Aim of the exercise:
Would you filter these records and copy every line that has the word "solo"?
◇ ◇ ◇ ◇
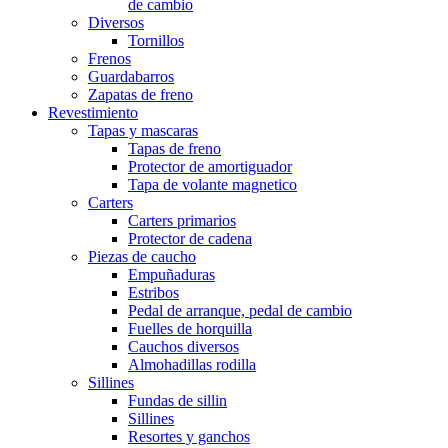
de cambio
Diversos
Tornillos
Frenos
Guardabarros
Zapatas de freno
Revestimiento
Tapas y mascaras
Tapas de freno
Protector de amortiguador
Tapa de volante magnetico
Carters
Carters primarios
Protector de cadena
Piezas de caucho
Empuñaduras
Estribos
Pedal de arranque, pedal de cambio
Fuelles de horquilla
Cauchos diversos
Almohadillas rodilla
Sillines
Fundas de sillin
Sillines
Resortes y ganchos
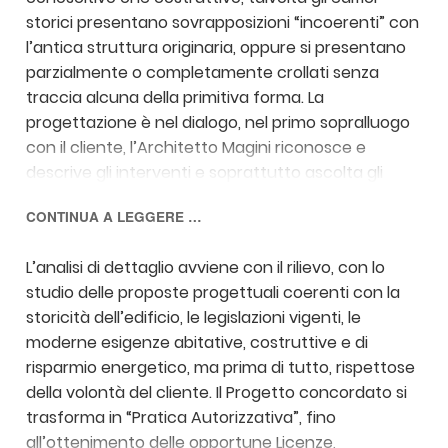
storici presentano sovrapposizioni “incoerenti” con
l’antica struttura originaria, oppure si presentano
parzialmente o completamente crollati senza
traccia alcuna della primitiva forma. La
progettazione è nel dialogo, nel primo sopralluogo
con il cliente, l’Architetto Magini riconosce e
descrive gli interventi e soprattutto ascolta gli
obbiettivi e le aspettative.
CONTINUA A LEGGERE …
L’analisi di dettaglio avviene con il rilievo, con lo
studio delle proposte progettuali coerenti con la
storicità dell’edificio, le legislazioni vigenti, le
moderne esigenze abitative, costruttive e di
risparmio energetico, ma prima di tutto, rispettose
della volontà del cliente. Il Progetto concordato si
trasforma in “Pratica Autorizzativa”, fino
all’ottenimento delle opportune Licenze,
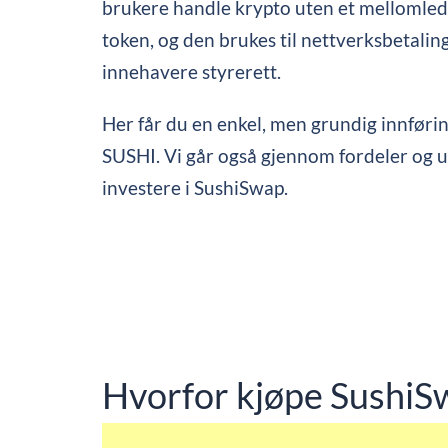
brukere handle krypto uten et mellomled
token, og den brukes til nettverksbetalin
innehavere styrerett.
Her får du en enkel, men grundig innføri
SUSHI. Vi går også gjennom fordeler og 
investere i SushiSwap.
Hvorfor kjøpe SushiS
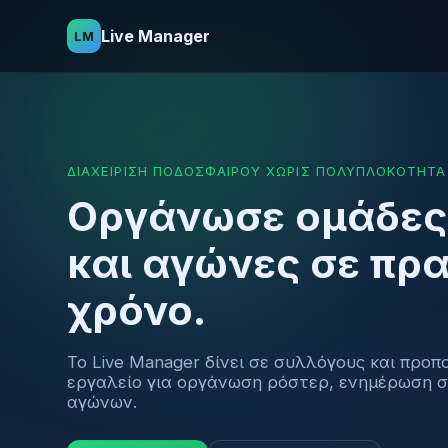
Live Manager
LM
ΔΙΑΧΕΊΡΙΣΗ ΠΟΔΟΣΦΑΊΡΟΥ ΧΩΡΊΣ ΠΟΛΥΠΛΟΚΌΤΗΤΑ
Οργάνωσε ομάδες,
και αγώνες σε πρ
χρόνο.
Το Live Manager δίνει σε συλλόγους και προπ
εργαλείο για οργάνωση ρόστερ, ενημέρωση σ
αγώνων.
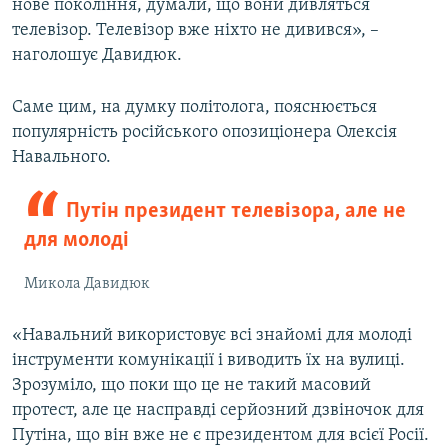
нове покоління, думали, що вони дивляться
телевізор. Телевізор вже ніхто не дивився», –
наголошує Давидюк.
Саме цим, на думку політолога, пояснюється
популярність російського опозиціонера Олексія
Навального.
Путін президент телевізора, але не
для молоді
Микола Давидюк
«Навальний використовує всі знайомі для молоді
інструменти комунікації і виводить їх на вулиці.
Зрозуміло, що поки що це не такий масовий
протест, але це насправді серйозний дзвіночок для
Путіна, що він вже не є президентом для всієї Росії.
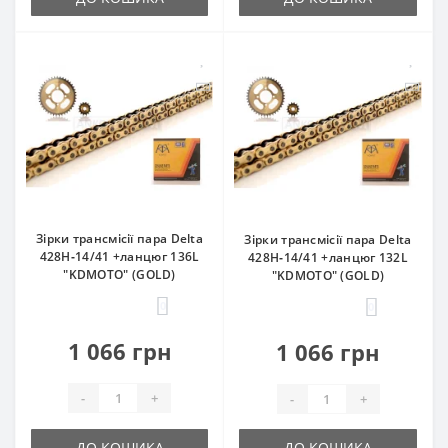
Зірки трансмісії пара Delta
Зірки трансмісії пара Delta
428H‑14/41 +ланцюг 136L
428H‑14/41 +ланцюг 132L
"KDMOTO" (GOLD)
"KDMOTO" (GOLD)
0
0
1 066 грн
1 066 грн
-
+
-
+
ДО КОШИКА
ДО КОШИКА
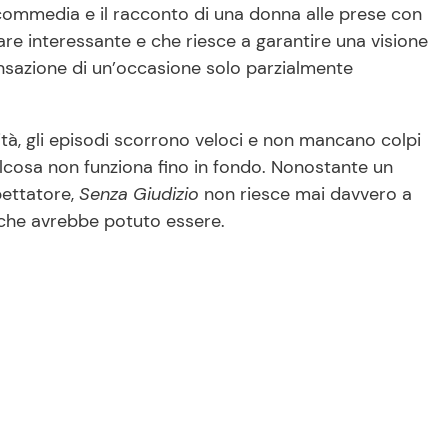
 commedia e il racconto di una donna alle prese con
pare interessante e che riesce a garantire una visione
sensazione di un’occasione solo parzialmente
lità, gli episodi scorrono veloci e non mancano colpi
alcosa non funziona fino in fondo. Nonostante un
pettatore,
Senza Giudizio
non riesce mai davvero a
 che avrebbe potuto essere.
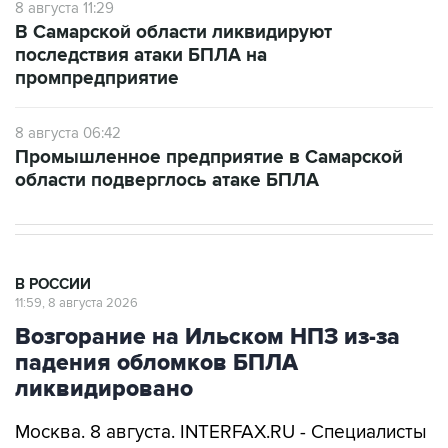
последствия атаки БПЛА на
промпредприятие
8 августа 06:42
Промышленное предприятие в Самарской
области подверглось атаке БПЛА
В РОССИИ
11:59, 8 августа 2026
Возгорание на Ильском НПЗ из-за
падения обломков БПЛА
ликвидировано
Москва. 8 августа. INTERFAX.RU - Специалисты
ликвидировали возгорание на Ильском НПЗ,
возникшее утром в субботу из-за падения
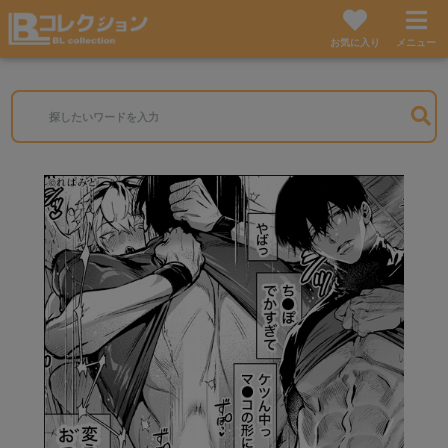
お気に入り
メニュー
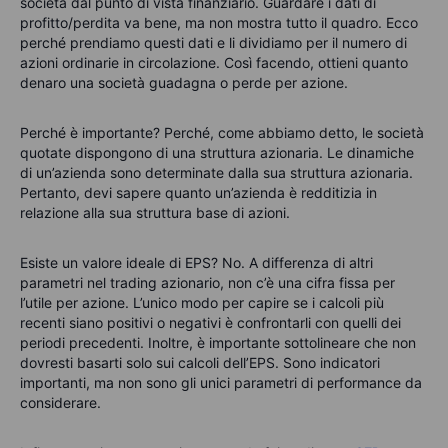
società
dal punto di vista finanzia
rio
. Guardare i dati di
profitto/perdita va bene, ma non mostra tutto il quadro. Ecco
perché prendiamo questi dati e li dividiamo per il numero di
azioni ordinarie in circolazione. Così facendo, ottieni quanto
denaro una società guadagna o perde per azione.
Perché è importante? Perché, come abbiamo detto, le società
quotate dispongono di una struttura azionaria. Le dinamiche
di un’azienda sono determinate dalla sua struttura azionaria.
Pertanto, devi sapere quanto un’azienda è redditizia in
relazione alla sua struttura base di azioni.
Esiste un valore ideale di EPS? No. A differenza di altri
parametri nel trading azionario, non c’è una cifra fissa per
l’utile per azione. L’unico modo per capire se i calcoli più
recenti siano positivi o negativi è confrontarli con quelli dei
periodi precedenti. Inoltre, è importante sottolineare che non
dovresti basarti solo sui calcoli dell’EPS. Sono indicatori
importanti, ma non sono gli unici parametri di performance da
considerare.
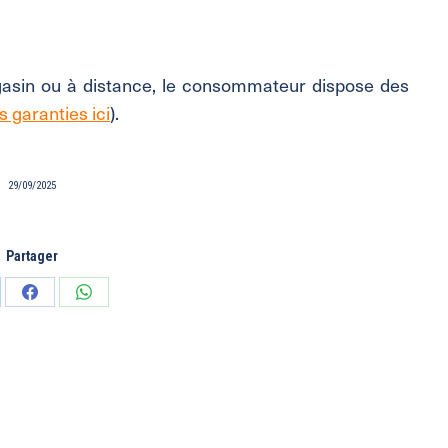
gasin ou à distance, le consommateur dispose des
es garanties ici
).
29/09/2025
Partager
tager
Partager
Partager
sur
sur
edIn
Facebook
WhatsApp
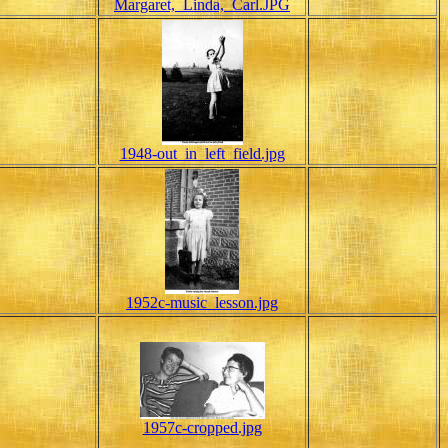
Margaret,_Linda,_Carl.JPG
1948-out_in_left_field.jpg
1952c-music_lesson.jpg
1957c-cropped.jpg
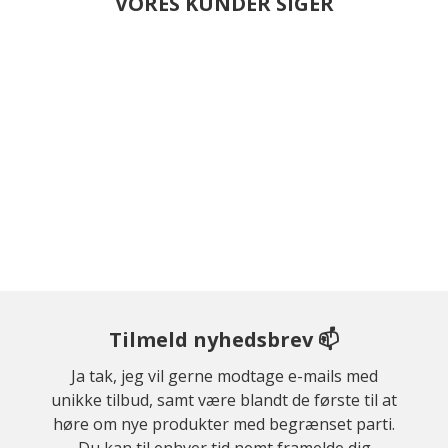
VORES KUNDER SIGER
Tilmeld nyhedsbrev 📫
Ja tak, jeg vil gerne modtage e-mails med
unikke tilbud, samt være blandt de første til at
høre om nye produkter med begrænset parti.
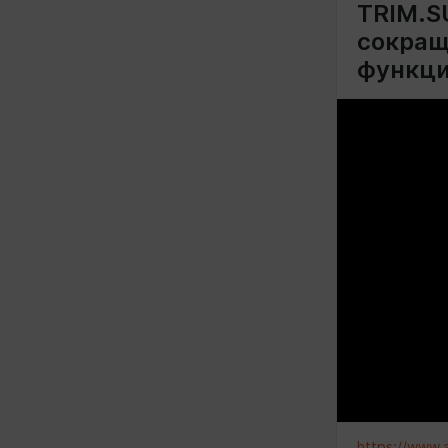
TRIM.S
сокращ
функци
https://www.a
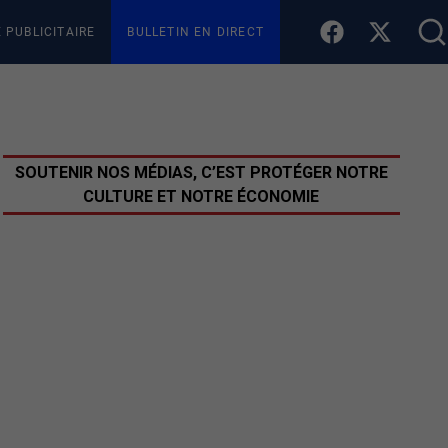
E PUBLICITAIRE
BULLETIN EN DIRECT
SOUTENIR NOS MÉDIAS, C’EST PROTÉGER NOTRE
CULTURE ET NOTRE ÉCONOMIE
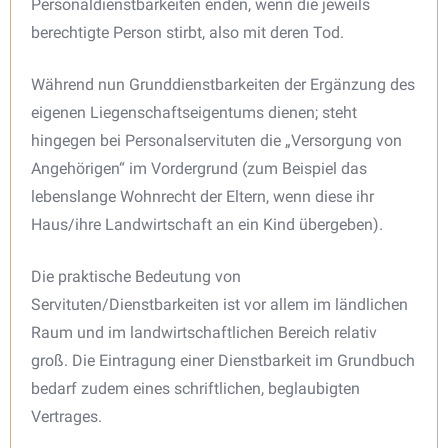
Personaldienstbarkeiten enden, wenn die jeweils
berechtigte Person stirbt, also mit deren Tod.
Während nun Grunddienstbarkeiten der Ergänzung des
eigenen Liegenschaftseigentums dienen; steht
hingegen bei Personalservituten die „Versorgung von
Angehörigen“ im Vordergrund (zum Beispiel das
lebenslange Wohnrecht der Eltern, wenn diese ihr
Haus/ihre Landwirtschaft an ein Kind übergeben).
Die praktische Bedeutung von
Servituten/Dienstbarkeiten ist vor allem im ländlichen
Raum und im landwirtschaftlichen Bereich relativ
groß. Die Eintragung einer Dienstbarkeit im Grundbuch
bedarf zudem eines schriftlichen, beglaubigten
Vertrages.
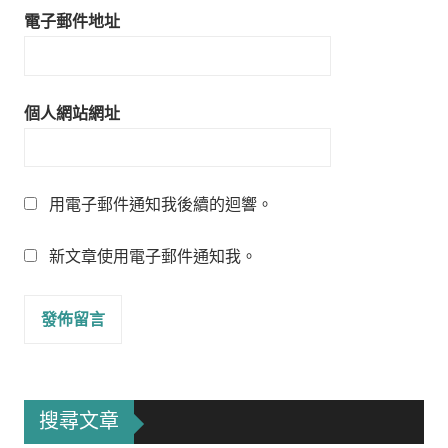
電子郵件地址
個人網站網址
用電子郵件通知我後續的迴響。
新文章使用電子郵件通知我。
搜尋文章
◇ ◇ ◇ ◇
Result for this exercise:
sensazione di un’occasione solo parzialmente
dovresti basarti solo sui calcoli dell’EPS. Sono indicatori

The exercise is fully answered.